By René A. Azeez, Honours BSc. Developmental Biology, University of Toronto. July 27, 2011.

         A paper centered on autophagy, the catabolic process by which a cell degrades its intercytoplasmic components transported in double-membraned autophagosomes by the action of its lysosomal machinery, may have implications in understanding the development of many neurodegenerative diseases, including Huntington’s disease, Parkinson’s disease, and dementia. Research from the Rubinsztein lab at the Cambridge Institute for Medical Research had previously demonstrated autophagy as an important regulator of the levels of proteins and pathogens prone to aggregation which in turn play a role in the development of these and potentially other diseases. In fact, apart from regulation of numerous physiological and pathological processes, and innate and acquired immunity, it is hypothesized that autophagosome function may play a role in cancer, infectious diseases, and ageing.
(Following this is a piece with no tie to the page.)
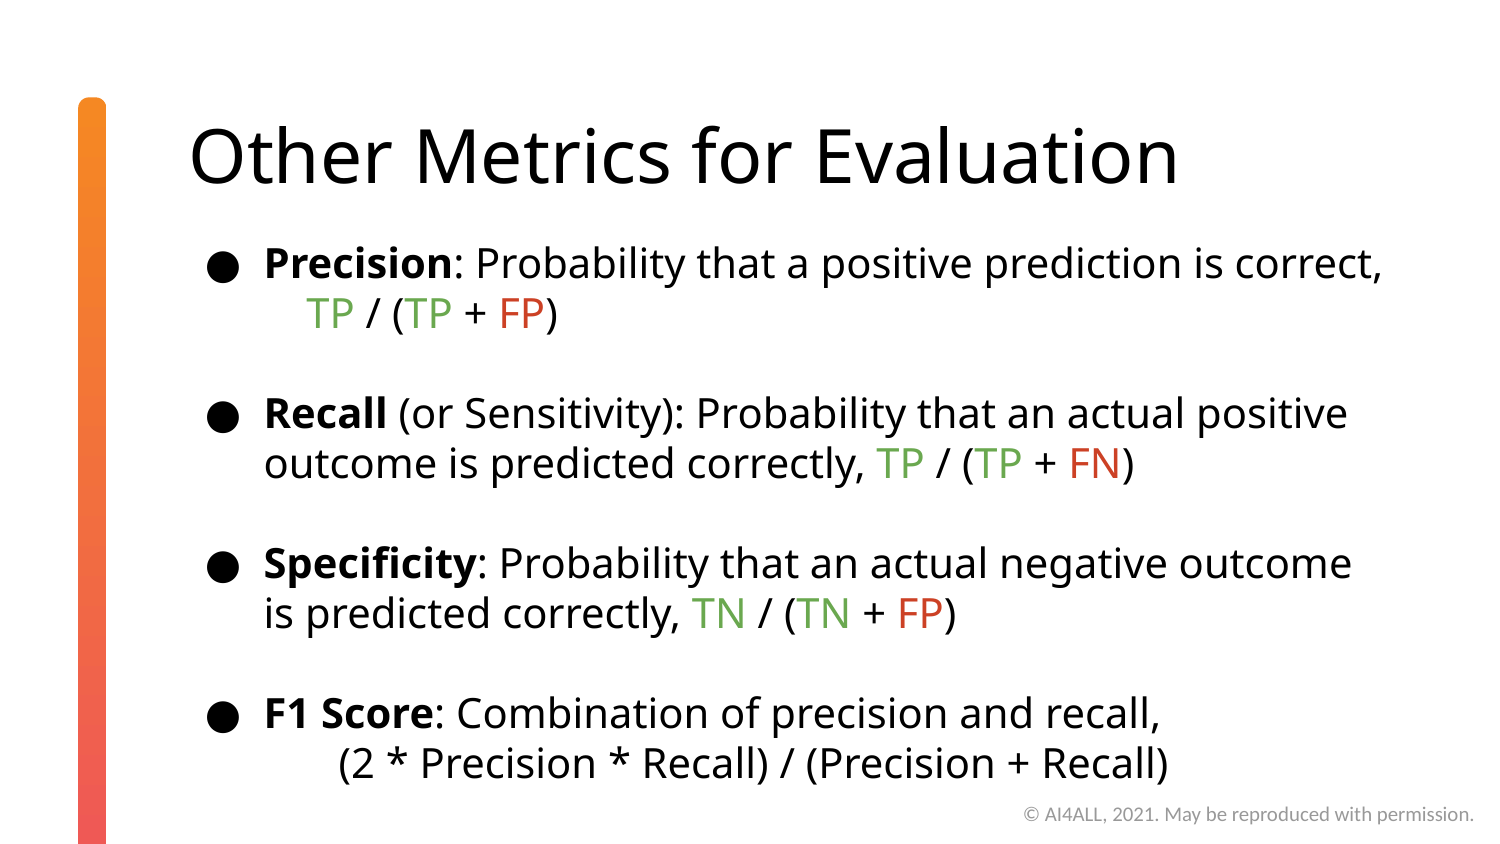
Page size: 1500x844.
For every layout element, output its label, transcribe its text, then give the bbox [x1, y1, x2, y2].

         Preautophagosomal structures stemming from the plasma membrane and other cellular sites form phagophores which in turn elongate and undergo fusion to become autophagosomes. However, the mechanism which governs the maturation of preautophagosomes to fully formed autophagosomes is largely unknown. A recent study from the same group at the Cambridge Institute for Medical Research entitled “Autophagosome Precursor Maturation Requires Homotypic Fusion” attempted to shed some light on the mechanism. More than 30 autophagy related proteins (Atg) have been previously shown to play some role in regulating autophagy. In this study, researchers were able to reveal that Atg16L1 precursors underwent homotypic fusion in order to form mature autophagosomes. This increases the size of the vesicles which appears to enhance acquisition of LC3, a key autophagosome protein, and maturation into autophagosomes. Furthermore, they were able to determine through a combination of colocalization analysis, knockdown experiments, live cell imaging, in vitro fusion assay, HCS and Image J methods etc., that the homotypic fusion of Atg16L1 precursors is dependant on the SNARE protein VAMP7 together with partner SNARE proteins including syntaxin 7, syntaxin 8, and Vti1b.

         By understanding new steps in the formation of autophagosomes, researchers have given insight and possible new therapeutic direction to the management of the many diseases and conditions for which autophagy plays a role.

REFERENCE:

Moreau K., Ravikumar B., Renna M., Puri C, and Rubinsztein D. C. Autophagosome precursor maturation requires homotypic fusion. 2011. Cell (146): 303-317.